DATA FOR THIS EXERCISE:
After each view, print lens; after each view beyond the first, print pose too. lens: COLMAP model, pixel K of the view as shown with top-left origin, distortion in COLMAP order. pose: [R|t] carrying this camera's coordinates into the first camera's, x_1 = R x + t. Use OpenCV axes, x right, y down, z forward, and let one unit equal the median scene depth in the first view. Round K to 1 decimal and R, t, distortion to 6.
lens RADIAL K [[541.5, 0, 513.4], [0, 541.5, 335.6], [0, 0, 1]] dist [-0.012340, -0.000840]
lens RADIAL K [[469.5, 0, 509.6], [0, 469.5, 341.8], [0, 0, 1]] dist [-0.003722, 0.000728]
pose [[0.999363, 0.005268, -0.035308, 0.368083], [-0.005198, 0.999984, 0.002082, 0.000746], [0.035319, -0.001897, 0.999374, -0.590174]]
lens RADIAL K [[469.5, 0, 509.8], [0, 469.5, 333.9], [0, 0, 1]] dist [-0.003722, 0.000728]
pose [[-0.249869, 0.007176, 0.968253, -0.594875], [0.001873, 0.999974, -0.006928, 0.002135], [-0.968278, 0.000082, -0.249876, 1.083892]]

TASK BRIEF: Write down every record shown above precisely.

EXERCISE RESULT:
After each view, print lens; after each view beyond the first, print pose too. lens: COLMAP model, pixel K of the view as shown with top-left origin, distortion in COLMAP order. pose: [R|t] carrying this camera's coordinates into the first camera's, x_1 = R x + t. Use OpenCV axes, x right, y down, z forward, and let one unit equal the median scene depth in the first view. Round K to 1 decimal and R, t, distortion to 6.
lens RADIAL K [[541.5, 0, 513.4], [0, 541.5, 335.6], [0, 0, 1]] dist [-0.012340, -0.000840]
lens RADIAL K [[469.5, 0, 509.6], [0, 469.5, 341.8], [0, 0, 1]] dist [-0.003722, 0.000728]
pose [[0.999363, 0.005268, -0.035308, 0.368083], [-0.005198, 0.999984, 0.002082, 0.000746], [0.035319, -0.001897, 0.999374, -0.590174]]
lens RADIAL K [[469.5, 0, 509.8], [0, 469.5, 333.9], [0, 0, 1]] dist [-0.003722, 0.000728]
pose [[-0.249869, 0.007176, 0.968253, -0.594875], [0.001873, 0.999974, -0.006928, 0.002135], [-0.968278, 0.000082, -0.249876, 1.083892]]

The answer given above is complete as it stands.